Bronze Copper & American copper

Male Bronze Copper. The males and females of this species look quite different. Males are bright purple and orange. 

Underside of a Bronze Copper. Bronze Copper butterflies live in wetland habitats and along river banks. The two individuals at left and below were photographed along the Great Miami River near Miamisburg. 

Female Bronze Copper. The dorsal wing pattern is similar to that of the American Copper, but Bronze Coppers are larger butterflies and prefer wetter habitat. 

Bronze Copper, resting on a leaf at Siebenthaler Fen. The Beaver Creek Wetlands parks and also Cedar Bog are good places to find this species. 

Some researchers believe that the American Copper might have been introduced from Europe. (This theory is disputed, and others believe that these butterflies are native to both continents.) Our "American" Coppers are called Small Coppers in Europe. 
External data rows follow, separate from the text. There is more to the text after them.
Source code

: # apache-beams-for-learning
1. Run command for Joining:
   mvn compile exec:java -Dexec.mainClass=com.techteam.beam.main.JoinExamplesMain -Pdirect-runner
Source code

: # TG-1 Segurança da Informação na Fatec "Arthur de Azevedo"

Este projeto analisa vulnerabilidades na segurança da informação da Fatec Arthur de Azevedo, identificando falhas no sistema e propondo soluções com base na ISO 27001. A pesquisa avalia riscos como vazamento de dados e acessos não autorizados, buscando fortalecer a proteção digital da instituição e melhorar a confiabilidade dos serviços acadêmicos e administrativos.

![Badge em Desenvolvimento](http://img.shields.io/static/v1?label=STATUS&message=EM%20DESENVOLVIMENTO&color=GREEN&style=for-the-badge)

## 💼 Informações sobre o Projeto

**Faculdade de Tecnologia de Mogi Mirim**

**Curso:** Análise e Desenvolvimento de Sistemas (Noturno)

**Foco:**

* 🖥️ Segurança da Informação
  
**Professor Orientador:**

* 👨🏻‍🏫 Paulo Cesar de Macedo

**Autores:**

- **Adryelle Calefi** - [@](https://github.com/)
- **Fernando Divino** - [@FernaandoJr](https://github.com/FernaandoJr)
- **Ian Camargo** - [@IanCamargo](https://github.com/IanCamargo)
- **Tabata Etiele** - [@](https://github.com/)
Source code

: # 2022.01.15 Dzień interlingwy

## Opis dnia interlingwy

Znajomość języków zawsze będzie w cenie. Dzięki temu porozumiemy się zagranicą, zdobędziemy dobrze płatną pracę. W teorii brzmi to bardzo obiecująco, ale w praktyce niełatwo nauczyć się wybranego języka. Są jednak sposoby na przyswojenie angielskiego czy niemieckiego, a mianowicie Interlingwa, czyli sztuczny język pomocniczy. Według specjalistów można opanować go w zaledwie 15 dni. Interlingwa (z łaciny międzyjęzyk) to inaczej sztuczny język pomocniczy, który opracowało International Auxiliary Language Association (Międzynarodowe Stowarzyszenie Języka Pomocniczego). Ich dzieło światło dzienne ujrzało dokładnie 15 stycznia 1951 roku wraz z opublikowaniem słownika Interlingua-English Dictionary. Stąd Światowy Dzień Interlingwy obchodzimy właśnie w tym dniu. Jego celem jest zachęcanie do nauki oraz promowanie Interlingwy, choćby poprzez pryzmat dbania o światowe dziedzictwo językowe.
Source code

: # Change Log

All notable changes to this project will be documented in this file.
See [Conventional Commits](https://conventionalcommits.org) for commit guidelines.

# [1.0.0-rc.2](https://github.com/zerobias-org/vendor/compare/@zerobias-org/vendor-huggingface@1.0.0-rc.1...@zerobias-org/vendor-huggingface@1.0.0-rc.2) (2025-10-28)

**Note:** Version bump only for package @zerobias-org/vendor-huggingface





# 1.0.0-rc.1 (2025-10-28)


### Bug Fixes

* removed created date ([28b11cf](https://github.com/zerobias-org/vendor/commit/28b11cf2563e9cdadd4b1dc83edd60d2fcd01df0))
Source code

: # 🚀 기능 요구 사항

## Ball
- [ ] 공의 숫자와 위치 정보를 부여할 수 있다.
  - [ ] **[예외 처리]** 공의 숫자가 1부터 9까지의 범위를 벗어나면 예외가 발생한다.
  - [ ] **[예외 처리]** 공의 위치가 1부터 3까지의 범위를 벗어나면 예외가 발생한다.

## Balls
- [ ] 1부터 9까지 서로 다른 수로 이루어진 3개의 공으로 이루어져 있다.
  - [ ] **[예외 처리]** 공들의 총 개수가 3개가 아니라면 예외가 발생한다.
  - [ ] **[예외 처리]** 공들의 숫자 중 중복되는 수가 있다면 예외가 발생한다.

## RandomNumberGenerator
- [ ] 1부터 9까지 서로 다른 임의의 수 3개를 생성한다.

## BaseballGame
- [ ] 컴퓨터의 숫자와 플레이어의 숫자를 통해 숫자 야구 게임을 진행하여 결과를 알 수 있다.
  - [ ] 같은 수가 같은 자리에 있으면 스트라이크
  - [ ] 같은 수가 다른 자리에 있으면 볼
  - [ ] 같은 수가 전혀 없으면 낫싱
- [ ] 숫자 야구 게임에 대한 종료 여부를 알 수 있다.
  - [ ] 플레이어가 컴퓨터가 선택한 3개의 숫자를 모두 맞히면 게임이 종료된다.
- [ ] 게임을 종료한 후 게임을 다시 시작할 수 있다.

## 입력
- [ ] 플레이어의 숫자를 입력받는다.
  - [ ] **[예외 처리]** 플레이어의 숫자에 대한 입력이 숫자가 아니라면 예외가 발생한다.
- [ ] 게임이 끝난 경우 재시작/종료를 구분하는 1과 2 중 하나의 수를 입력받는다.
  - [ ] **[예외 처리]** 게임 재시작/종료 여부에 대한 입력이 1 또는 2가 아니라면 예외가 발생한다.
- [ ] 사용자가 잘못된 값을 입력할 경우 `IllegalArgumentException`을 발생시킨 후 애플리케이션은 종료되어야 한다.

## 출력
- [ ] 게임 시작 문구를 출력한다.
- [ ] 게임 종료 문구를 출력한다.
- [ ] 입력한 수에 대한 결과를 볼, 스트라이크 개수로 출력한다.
This is an American Copper butterfly. This species is smaller than the Bronze Copper, and they are found in drier habitats (such as fields and meadows). Notice that there is a distinctive thin red line on the hindwing. American Coppers are quite uncommon in our area; the only place I have encountered them to date is Huffman Prairie. I find American Coppers at Huffman Prairie in small numbers from late June through early August. 

Bronze Copper nectaring on a tiny aster flower. Bronze Coppers fly from late May through early October. (My personal early and late sightings are May 26th and October 13th.)